Quoi dire, quoi faire?

Croire ce qu’elle nous raconte

Tout d’abord, lorsqu’une femme victime de violence vous fait des confidences, c’est qu’elle a confiance en vous. À cette femme, il faut du courage pour parler de sa situation car elle ressent beaucoup de culpabilité et de honte. Souvent, les émotions ou le vécu des femmes victimes de violence sont minimisés, ridiculisés, banalisés. Il importe donc de croire ce qu’elle nous raconte et d’être empathique à sa réalité. Ceci permet, entre autres, de lui éviter de vivre les mêmes sentiments d’incompréhension qu’elle vit de la part du conjoint.

Respecter son rythme

Chaque individu a son propre rythme pour faire ses  propres choix ou pour prendre conscience de ce qui est bon ou mauvais pour lui. La femme victime de violence conjugale n’est pas différente. Elle a besoin de vérifier certaines choses, certains comportements ou ses propres capacités à vivre en dehors de la relation amoureuse. Parfois, elle doit faire des « tests ». Il importe de respecter le cheminement de la femme victime de violence conjugale. Son rythme n’est peut-être pas le nôtre, mais il ne faut pas oublier qu’elle entretient des liens amoureux avec cette personne, qu’il y a des enjeux pour elle de mettre un terme à cette relation et pour le faire, elle doit sentir qu’elle est assez forte. Certaines doivent aussi avoir le sentiment d’avoir tout essayé avant de mettre un terme définitif à la relation.

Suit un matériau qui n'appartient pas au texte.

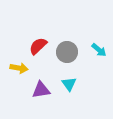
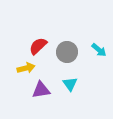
yellow arrow: moved 7 px right; rotated 24 degrees counterclockwise
cyan triangle: moved 1 px right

Responsabiliser l’agresseur

Dans un contexte de violence conjugale, l’agresseur responsabilise la victime de ce qui s’est passé ou justifie sa violence en utilisant des causes extérieures. Souvent, la femme victime de violence en vient à justifier les comportements du conjoint, à le déresponsabiliser et en vient même à croire que c’est elle qui en est responsable. Il devient primordial de remettre la responsabilité des comportements violents à l’agresseur, car en réalité c’est lui qui fait le choix d’utiliser de tels comportements et qui a du pouvoir sur ses agissements. En responsabilisant l’agresseur, nous déresponsabilisons la femme et nous lui évitons de subir une double victimisation.

Prévenir l’isolement par le non jugement

Une femme isolée est en danger.  Il importe de ne pas juger la personne qui vit de la violence. Ceci pourrait avoir un effet de fermeture et d’isolement chez la femme victime de violence (ce que nous devons éviter à tout prix). C’est-à-dire qu’elle pourrait faire le choix de ne plus parler de ce qu’elle vit et couperait les ponts avec son réseau social. La perte du réseau social pourrait grandement compromettre sa sécurité. Donc, une femme victime de violence doit briser le silence, doit pouvoir se confier, sentir qu’elle n’est pas jugée.

Rester disponible pour elle tout en respectant nos propres limites

Parfois, il peut être difficile de voir quelqu’un que nous aimons être victime de violence, de se sentir impuissant(e) à l’aider. Il est important, si nous constatons que nous devenons envahis par la situation de l’autre, de voir, de nommer et de mettre nos limites. À ce moment, la solution est de référer cette personne à des ressources spécialisées en violence conjugale.

La référer aux ressources d’aide spécialisées en violence conjugale

Havre l’Éclaircie est une maison d’hébergement pour les femmes victimes de violence conjugale qui offre des services d’hébergement, d’écoute téléphonique, de consultations externes et de rencontres de groupe pour les femmes victimes de violence. Tous ces services sont gratuits et confidentiels. Vous pouvez nous joindre au (418) 227-1025.

*  Le mot femme est utilisé pour alléger le texte, mais il peut être remplacé à tout moment par le terme adolescente.